El 9 de enero y el Canal

Transparencia y honestidad en el manejo del Canal y ‘uso más colectivo posible’

En esta fecha se cumple el 51 aniversario de la gesta patriótica de los estudiantes y el pueblo panameño que marcó un antes y un después del 9 de enero de 1964. El antes básicamente se caracterizó por un esfuerzo revisionista del Tratado Hay-Bunau Varilla de 1903, mientras el después significó el desarrollo del ‘alpinismo generacional’ por la abrogación total del tratado que ‘ningún panameño firmó’ y la recuperación de la soberanía y dignidad nacional.

Desde el mismo instante en que el gobierno estadounidense le impone a la nueva República el convenio leonino y a perpetuidad el pueblo panameño se avoca a la lucha por el cambio del estatus de enclave colonial de la Zona del Canal, pero también sectores oligárquicos antinacionales se propusieron cohabitar —por migajas económicas— con la ‘quinta frontera’ en el corazón del País. Sin embargo, de la brutalidad con que fueron agredidos los estudiantes institutores por los ‘zonians’ y la policía de la Zona del Canal, se colmaron los ánimos de la ciudadanía y del acto cívico de hacer cumplir un acuerdo de izar ambas banderas en sitios civiles en el área canalera, éste se transformó en la voluntad de todo un pueblo de derogar el ignominioso tratado del Canal de 1903.

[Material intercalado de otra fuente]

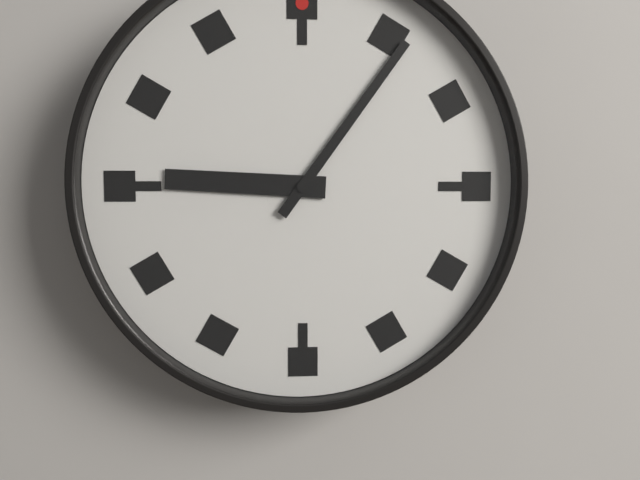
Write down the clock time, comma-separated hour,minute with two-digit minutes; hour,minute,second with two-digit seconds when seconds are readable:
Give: 9,06
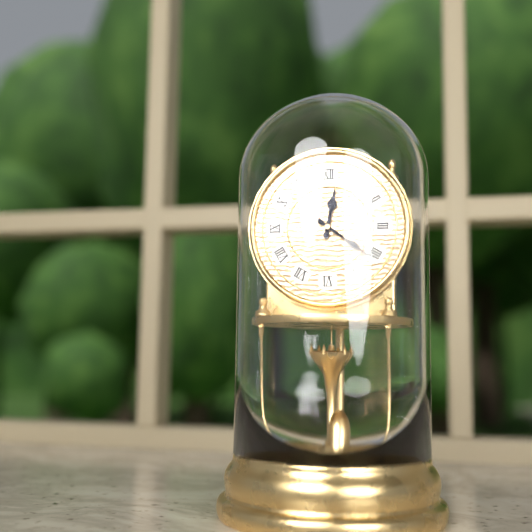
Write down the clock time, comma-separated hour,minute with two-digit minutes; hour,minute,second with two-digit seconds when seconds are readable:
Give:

Rechazados los Tratados Robles-Jonhson o mejor conocidos como los ‘Tratados 3 en 1’ de 1967 se inicia el proceso de negociación de nuevos convenios que culminará con los Tratados Torrijos-Carter de 1977 y el período de transición de 23 años que terminó con el inicio de la administración panameña del Canal, la arriada definitiva en territorio istmeño de la bandera de las barras y las estrellas y la salida del último soldado norteamericano de las bases militares, el mediodía del 31 de diciembre de 1999. En esta larga y dolorosa lucha del pueblo panameño los frutos económicos son evidentes, en el período de transición se transfirieron al erario panameño 31 mil millones de dólares en activos (infraestructura) y en los últimos 15 años, 9 mil millones de dólares de aportes directos a las arcas nacionales. Sin embargo, al panameño de a pie le preocupa dos aspectos de este tema: el ‘secretismo’ con que la administración de la ACP maneja los asuntos del Canal y el clientelismo político que ha mediado en el uso de los dineros provenientes del Canal, sobre todo, en la reciente administración presidencial que acaba de terminar. Transparencia y honestidad en el manejo del Canal y ‘uso más colectivo posible’ de los dineros del Canal es el clamor popular.